Your analogy to what the Army calls an operational pause is problematic, because the right to keep and bear arms is not an Army operation, and litigation in the courts is not a military operation. The analogy is one of apples being substituted for oranges.

Who would you propose be the one that refrains from defending their constitutionally protected right to keep and bear arms? What criteria do you use, to determine who should and who should not defend their rights in courts of law?

You refer to what you characterize as the Pro-Second Amendment community. The right to keep and bear arms is not a community right, but an individual right. Should the defense of individual rights be determined by, or left to the whims of, a select community, rather than by individuals whose rights are being violated at the individual level?
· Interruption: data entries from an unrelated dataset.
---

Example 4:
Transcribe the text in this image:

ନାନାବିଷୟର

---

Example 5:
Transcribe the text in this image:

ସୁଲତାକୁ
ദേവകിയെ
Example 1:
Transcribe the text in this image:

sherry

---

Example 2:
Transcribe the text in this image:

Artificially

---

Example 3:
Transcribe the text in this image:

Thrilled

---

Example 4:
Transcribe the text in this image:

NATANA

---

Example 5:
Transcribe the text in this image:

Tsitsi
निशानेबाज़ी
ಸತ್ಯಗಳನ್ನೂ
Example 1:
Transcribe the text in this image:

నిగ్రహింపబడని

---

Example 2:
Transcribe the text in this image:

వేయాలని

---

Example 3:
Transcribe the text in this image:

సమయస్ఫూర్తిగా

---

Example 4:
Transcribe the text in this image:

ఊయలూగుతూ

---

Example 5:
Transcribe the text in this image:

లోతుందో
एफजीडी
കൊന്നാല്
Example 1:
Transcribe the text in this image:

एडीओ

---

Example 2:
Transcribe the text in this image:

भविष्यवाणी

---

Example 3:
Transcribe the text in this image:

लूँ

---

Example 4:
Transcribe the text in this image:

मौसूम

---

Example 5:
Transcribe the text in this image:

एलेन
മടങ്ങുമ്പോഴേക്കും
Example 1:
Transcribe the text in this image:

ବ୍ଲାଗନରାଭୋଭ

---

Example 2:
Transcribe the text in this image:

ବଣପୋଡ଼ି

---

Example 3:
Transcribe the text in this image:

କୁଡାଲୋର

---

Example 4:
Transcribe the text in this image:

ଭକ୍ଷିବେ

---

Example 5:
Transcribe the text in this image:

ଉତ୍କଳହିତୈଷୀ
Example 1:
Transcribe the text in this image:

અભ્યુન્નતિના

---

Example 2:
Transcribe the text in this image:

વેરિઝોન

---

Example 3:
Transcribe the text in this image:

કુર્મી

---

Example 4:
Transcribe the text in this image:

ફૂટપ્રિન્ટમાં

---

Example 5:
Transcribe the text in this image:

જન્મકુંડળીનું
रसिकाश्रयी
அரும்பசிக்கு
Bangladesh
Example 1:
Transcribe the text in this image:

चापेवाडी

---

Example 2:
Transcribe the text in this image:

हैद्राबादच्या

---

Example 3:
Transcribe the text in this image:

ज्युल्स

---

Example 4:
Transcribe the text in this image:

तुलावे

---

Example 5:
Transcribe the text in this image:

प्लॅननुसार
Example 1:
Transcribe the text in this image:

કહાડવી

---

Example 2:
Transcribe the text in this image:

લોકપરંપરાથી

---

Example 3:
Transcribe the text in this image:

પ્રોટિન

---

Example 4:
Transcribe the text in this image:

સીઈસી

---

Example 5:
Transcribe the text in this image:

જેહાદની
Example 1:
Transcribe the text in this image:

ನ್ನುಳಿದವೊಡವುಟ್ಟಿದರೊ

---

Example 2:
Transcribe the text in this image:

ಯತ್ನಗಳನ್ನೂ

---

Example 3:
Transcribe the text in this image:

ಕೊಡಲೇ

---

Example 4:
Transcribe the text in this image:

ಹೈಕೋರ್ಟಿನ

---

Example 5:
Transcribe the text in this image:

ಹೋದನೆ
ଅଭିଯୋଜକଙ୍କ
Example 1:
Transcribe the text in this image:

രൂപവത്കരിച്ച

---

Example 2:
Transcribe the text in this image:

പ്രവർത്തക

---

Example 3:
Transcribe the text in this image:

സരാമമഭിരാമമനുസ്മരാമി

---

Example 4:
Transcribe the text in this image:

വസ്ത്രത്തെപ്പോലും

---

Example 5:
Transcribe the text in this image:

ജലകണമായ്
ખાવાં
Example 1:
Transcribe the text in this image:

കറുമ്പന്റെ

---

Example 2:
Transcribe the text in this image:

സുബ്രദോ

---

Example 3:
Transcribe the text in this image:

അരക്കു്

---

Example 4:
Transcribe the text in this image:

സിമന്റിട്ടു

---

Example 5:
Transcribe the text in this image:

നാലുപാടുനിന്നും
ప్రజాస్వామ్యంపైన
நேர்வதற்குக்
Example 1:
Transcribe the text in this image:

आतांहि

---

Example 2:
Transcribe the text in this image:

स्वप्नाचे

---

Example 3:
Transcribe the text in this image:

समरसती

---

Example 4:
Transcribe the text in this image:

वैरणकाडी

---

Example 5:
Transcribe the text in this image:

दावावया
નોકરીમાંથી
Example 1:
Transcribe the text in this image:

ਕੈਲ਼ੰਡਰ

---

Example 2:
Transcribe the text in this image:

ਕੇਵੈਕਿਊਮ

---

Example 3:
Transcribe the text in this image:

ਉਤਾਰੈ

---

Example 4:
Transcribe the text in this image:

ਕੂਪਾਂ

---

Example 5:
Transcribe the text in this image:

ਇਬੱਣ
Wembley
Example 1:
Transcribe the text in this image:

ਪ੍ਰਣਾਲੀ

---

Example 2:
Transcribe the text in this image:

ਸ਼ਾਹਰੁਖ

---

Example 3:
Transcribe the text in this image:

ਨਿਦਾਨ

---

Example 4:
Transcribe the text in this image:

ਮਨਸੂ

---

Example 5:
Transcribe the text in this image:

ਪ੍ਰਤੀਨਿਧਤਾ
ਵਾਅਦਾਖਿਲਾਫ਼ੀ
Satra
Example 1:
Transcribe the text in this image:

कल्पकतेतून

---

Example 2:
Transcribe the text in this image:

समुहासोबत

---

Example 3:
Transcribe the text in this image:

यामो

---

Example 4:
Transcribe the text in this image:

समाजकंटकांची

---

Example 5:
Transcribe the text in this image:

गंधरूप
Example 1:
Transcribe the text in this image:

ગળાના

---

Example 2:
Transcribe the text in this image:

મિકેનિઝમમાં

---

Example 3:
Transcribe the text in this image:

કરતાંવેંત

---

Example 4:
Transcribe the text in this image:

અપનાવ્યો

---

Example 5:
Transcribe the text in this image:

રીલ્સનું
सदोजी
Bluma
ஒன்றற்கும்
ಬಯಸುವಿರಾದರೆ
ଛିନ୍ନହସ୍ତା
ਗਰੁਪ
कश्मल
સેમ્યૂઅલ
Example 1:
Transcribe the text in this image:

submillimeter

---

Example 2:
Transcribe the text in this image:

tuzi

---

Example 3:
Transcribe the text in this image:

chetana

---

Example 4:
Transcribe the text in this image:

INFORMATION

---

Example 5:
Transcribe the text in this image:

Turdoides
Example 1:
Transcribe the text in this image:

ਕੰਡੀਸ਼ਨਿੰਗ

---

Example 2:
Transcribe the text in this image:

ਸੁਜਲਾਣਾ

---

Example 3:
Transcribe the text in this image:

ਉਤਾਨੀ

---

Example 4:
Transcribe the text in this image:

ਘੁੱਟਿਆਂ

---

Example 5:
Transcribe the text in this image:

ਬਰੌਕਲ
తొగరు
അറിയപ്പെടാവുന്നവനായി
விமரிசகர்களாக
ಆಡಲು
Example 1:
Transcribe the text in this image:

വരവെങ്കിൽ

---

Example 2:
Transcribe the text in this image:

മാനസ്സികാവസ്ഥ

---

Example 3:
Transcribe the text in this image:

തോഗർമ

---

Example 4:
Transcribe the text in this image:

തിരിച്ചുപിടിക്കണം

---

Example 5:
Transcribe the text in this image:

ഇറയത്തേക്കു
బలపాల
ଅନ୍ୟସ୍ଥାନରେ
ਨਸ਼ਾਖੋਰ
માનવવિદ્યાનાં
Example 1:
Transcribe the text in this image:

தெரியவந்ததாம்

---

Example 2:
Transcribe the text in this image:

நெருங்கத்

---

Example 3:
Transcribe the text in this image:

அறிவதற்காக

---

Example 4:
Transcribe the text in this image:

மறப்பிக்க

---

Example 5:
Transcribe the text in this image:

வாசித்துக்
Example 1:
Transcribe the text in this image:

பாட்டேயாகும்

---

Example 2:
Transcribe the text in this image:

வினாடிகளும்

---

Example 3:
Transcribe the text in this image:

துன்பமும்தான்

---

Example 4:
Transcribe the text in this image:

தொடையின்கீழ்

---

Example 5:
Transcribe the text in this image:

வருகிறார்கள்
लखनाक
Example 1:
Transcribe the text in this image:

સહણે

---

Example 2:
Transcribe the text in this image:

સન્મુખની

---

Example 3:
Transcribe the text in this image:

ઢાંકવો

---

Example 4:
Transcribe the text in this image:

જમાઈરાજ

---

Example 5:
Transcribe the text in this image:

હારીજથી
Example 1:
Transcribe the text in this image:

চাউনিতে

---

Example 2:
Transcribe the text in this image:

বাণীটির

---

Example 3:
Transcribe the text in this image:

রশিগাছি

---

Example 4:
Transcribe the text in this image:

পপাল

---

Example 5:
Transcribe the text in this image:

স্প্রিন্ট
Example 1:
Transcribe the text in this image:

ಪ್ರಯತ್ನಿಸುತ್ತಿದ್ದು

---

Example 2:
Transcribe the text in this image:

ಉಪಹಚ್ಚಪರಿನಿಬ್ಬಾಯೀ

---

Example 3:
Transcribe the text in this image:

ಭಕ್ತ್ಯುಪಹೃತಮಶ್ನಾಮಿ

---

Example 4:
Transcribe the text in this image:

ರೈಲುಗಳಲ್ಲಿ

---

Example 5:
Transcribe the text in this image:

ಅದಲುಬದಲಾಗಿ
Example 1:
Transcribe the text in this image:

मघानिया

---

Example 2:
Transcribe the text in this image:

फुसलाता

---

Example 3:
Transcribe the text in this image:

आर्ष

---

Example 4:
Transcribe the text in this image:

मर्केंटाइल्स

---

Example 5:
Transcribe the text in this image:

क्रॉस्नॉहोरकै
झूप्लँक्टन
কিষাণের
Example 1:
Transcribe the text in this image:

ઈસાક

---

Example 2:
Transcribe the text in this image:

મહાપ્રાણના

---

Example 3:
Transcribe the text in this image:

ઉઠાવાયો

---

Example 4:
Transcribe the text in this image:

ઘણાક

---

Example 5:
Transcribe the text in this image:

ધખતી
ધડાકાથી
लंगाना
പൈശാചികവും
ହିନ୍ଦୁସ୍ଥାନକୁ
That the United States Supreme Court doesn't accept a particular case, or a thousand cases, for certiorari does not inhibit its ability to arrive at the right conclusion, in a given case that comes before it in the future.

It would seem to me that the thing that the Army calls courage would make for a better analogy - and for better chances to see the right to keep and bear arms fleshed out in jurisprudence, than the thing that the the Army calls operational pauses.
 
We seemingly rejoiced over Heller. However, was it a definitive game changer?
YES!

The entire strategy of the gun grab was to establish in law that citizens do NOT have the right to own guns and that the 2A applies only to state militias or guard units. The gun grabbers got their teeth kicked in.

The proof is that the entire first Obama admin did not even go near the gun control issue. They know it's hopeless. The aurora/sandyhook incidents forced them to respond in some way, and it went nowhere. No new laws, no hope and Obama knows it.